__Task to complete__:
Since the records include pictures, leave those out while you reproduce exactly and only the lines from the one containing "right front paw: (304, 398)" through the one containing "right front paw: (276, 557)", inclusive.

Saved data entries:
▼▼▼

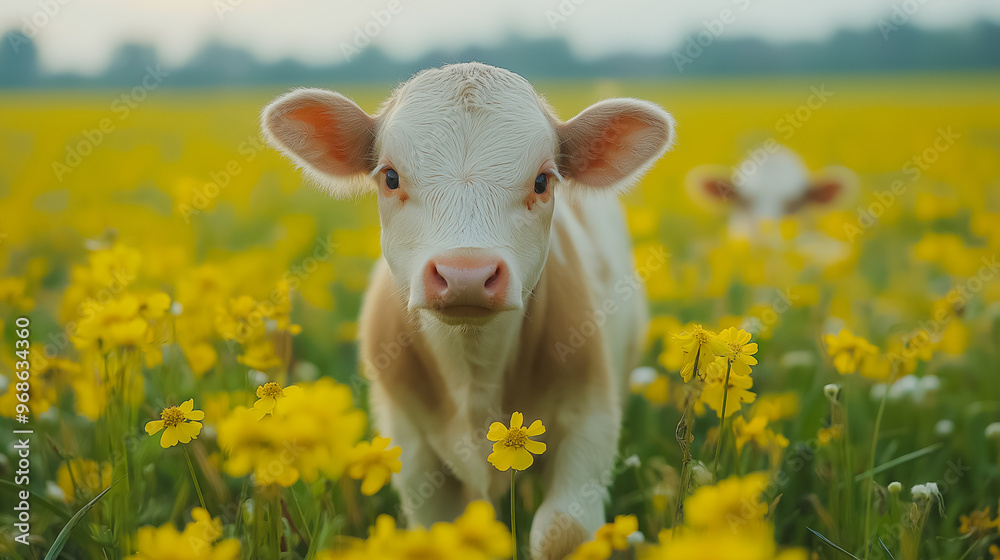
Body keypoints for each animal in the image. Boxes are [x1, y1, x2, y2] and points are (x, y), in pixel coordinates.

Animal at [261, 62, 674, 559]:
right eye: (390, 177)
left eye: (543, 181)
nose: (466, 274)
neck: (473, 370)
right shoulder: (410, 445)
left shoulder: (589, 418)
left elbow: (562, 532)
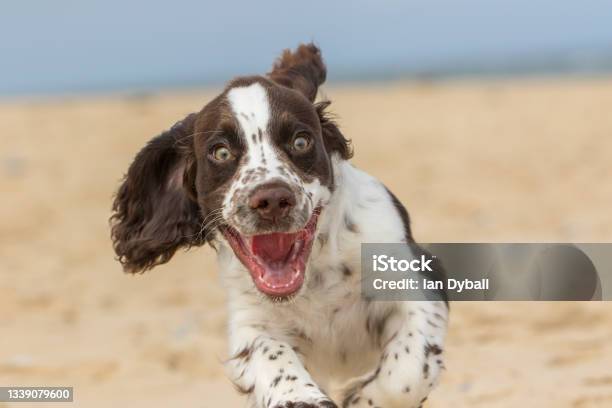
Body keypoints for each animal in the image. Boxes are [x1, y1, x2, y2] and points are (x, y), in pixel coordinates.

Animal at [111, 44, 444, 408]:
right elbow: (272, 357)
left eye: (301, 142)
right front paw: (304, 398)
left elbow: (408, 371)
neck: (314, 277)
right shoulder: (251, 323)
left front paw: (361, 398)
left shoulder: (417, 280)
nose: (271, 199)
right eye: (221, 152)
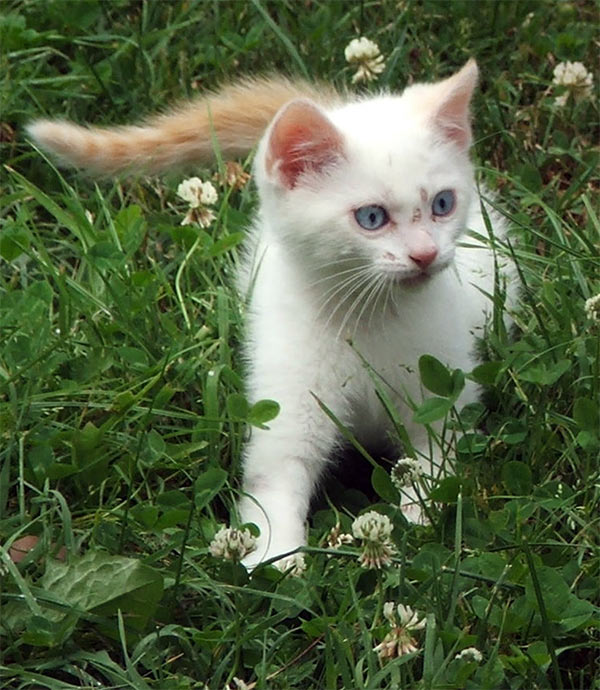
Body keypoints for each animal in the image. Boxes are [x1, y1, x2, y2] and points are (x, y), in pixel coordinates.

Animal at [29, 59, 516, 564]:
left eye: (443, 204)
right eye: (371, 218)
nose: (425, 255)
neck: (370, 316)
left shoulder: (441, 392)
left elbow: (430, 464)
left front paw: (416, 529)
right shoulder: (287, 400)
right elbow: (276, 479)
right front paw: (276, 557)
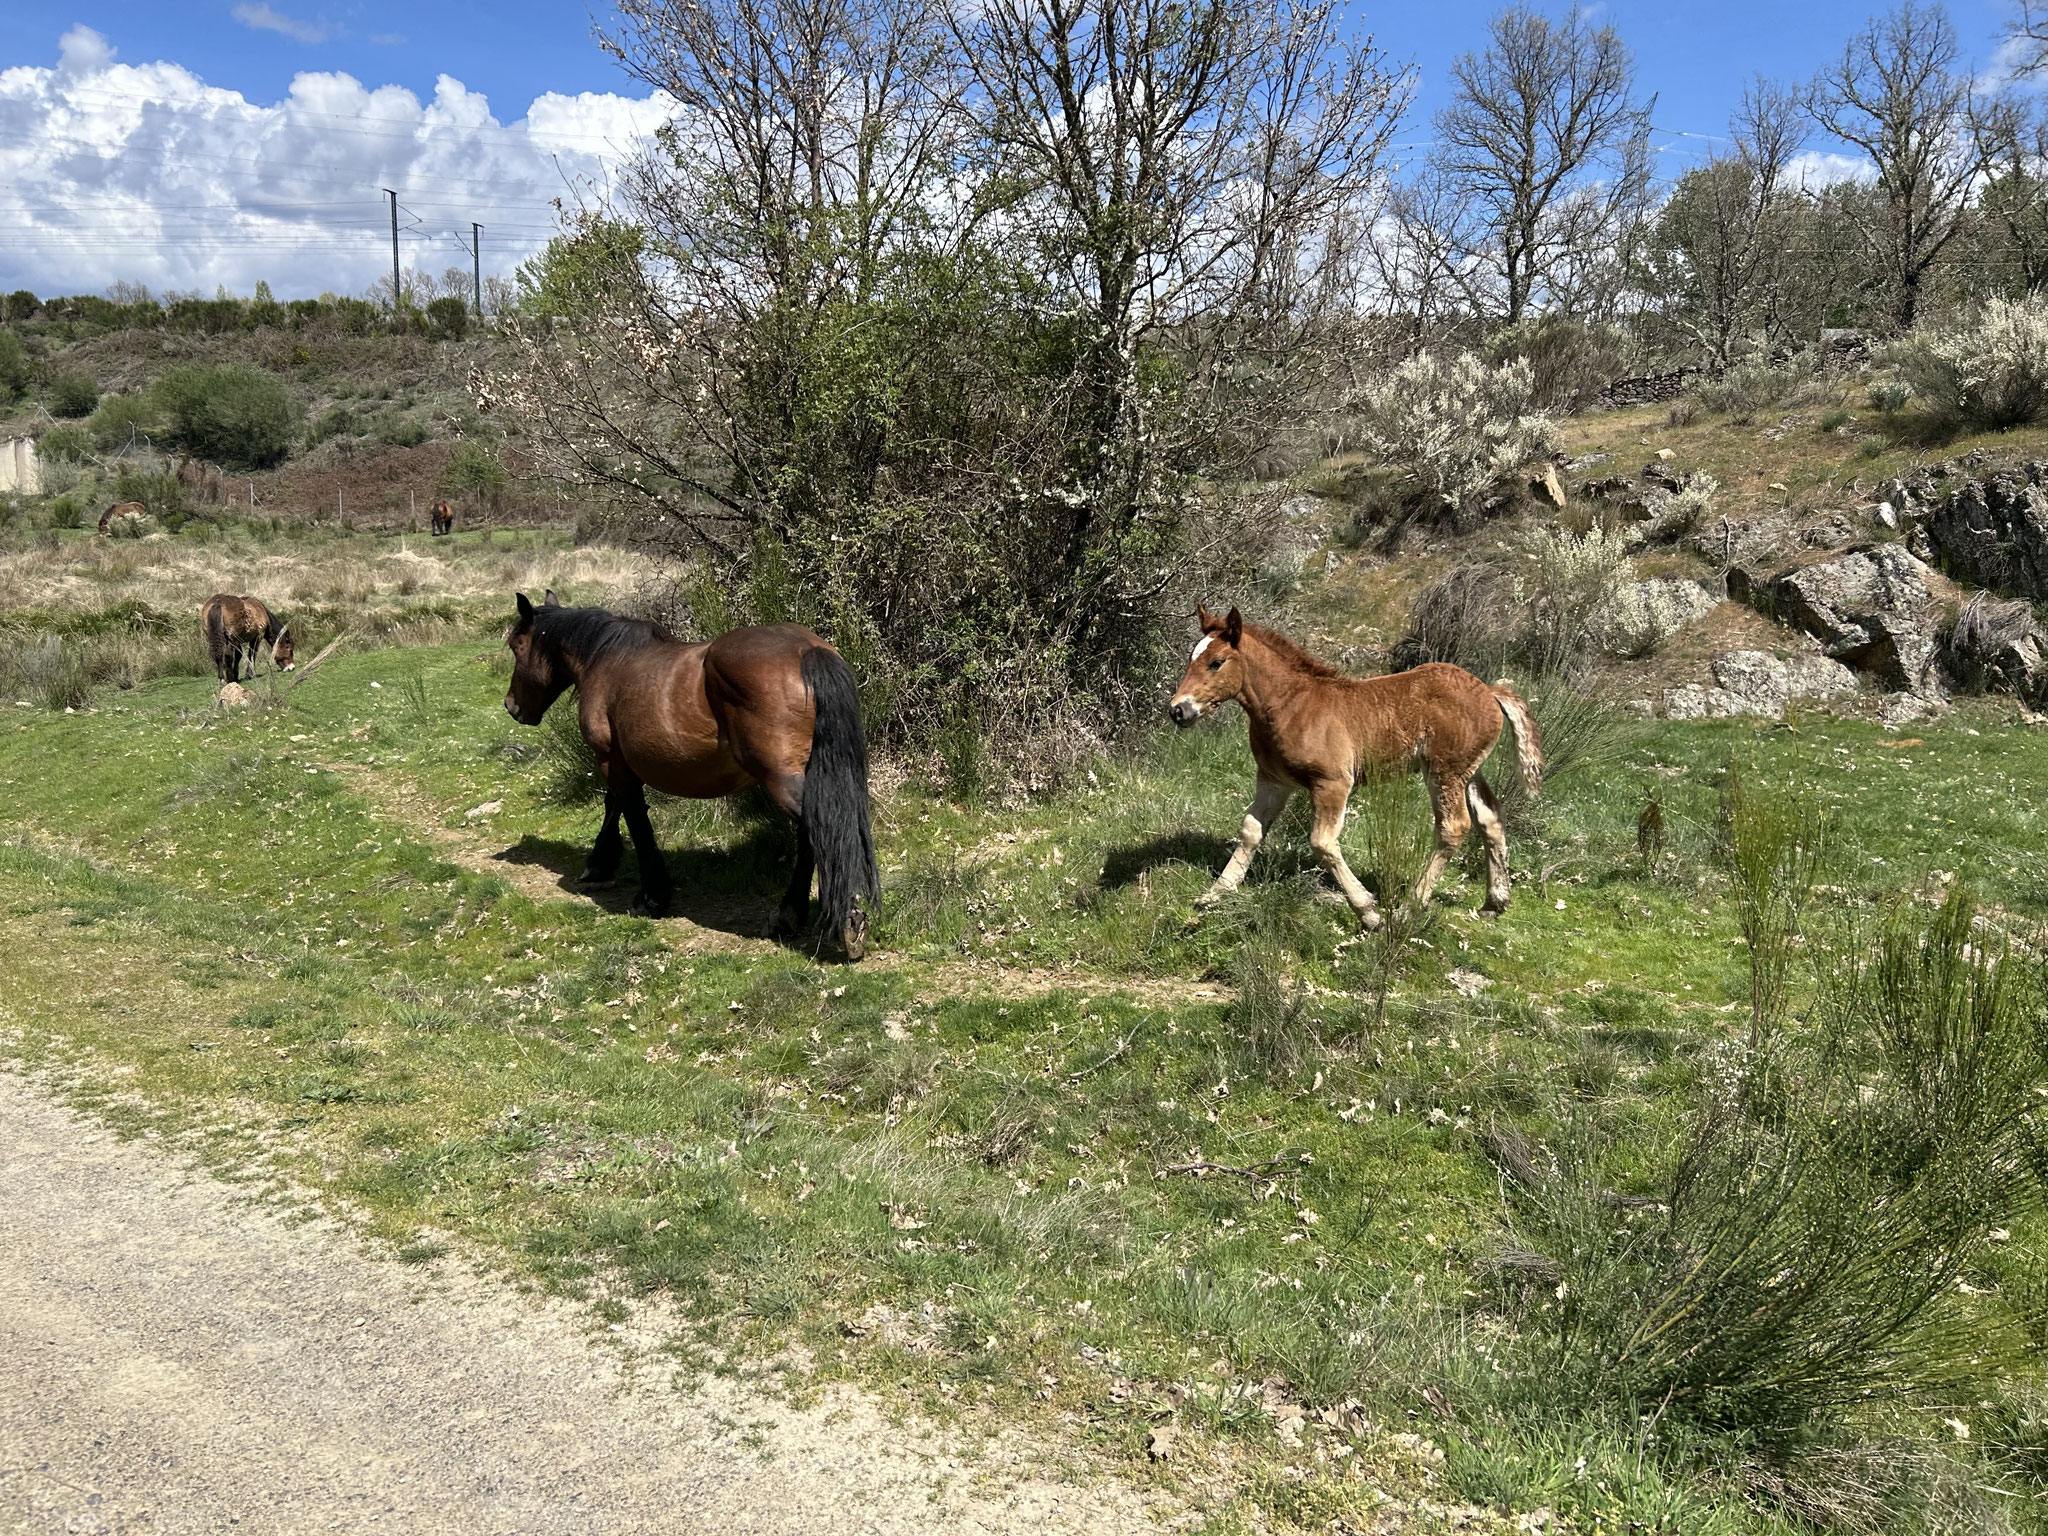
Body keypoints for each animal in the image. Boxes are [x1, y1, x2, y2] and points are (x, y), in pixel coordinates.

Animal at [503, 592, 879, 958]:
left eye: (516, 646)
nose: (511, 706)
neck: (608, 660)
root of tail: (807, 651)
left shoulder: (610, 759)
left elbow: (634, 818)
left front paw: (651, 896)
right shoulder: (618, 762)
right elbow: (615, 807)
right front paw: (600, 863)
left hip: (781, 779)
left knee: (820, 831)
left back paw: (828, 918)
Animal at [1167, 606, 1542, 929]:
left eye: (1216, 662)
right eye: (1191, 659)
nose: (1178, 710)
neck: (1290, 705)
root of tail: (1489, 691)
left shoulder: (1332, 783)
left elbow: (1322, 843)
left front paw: (1368, 912)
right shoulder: (1273, 780)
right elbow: (1250, 831)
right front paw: (1214, 895)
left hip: (1444, 771)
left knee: (1454, 827)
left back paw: (1408, 910)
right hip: (1467, 771)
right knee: (1490, 819)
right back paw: (1495, 902)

▲▲▲

__Task answer__:
right front paw: (304, 398)
left elbow: (408, 371)
neck: (314, 277)
right shoulder: (251, 323)
left front paw: (361, 398)
left shoulder: (417, 280)
nose: (271, 199)
right eye: (221, 152)
Body keypoints for each animal in the image. Boxes are [x1, y1, x2, y2] and points are (x, y), in pixel coordinates.

Animal at [29, 59, 516, 564]:
left eye: (443, 204)
right eye: (371, 218)
nose: (425, 255)
neck: (370, 316)
left shoulder: (441, 392)
left elbow: (430, 464)
left front paw: (416, 529)
right shoulder: (287, 400)
right elbow: (276, 479)
right front paw: (276, 557)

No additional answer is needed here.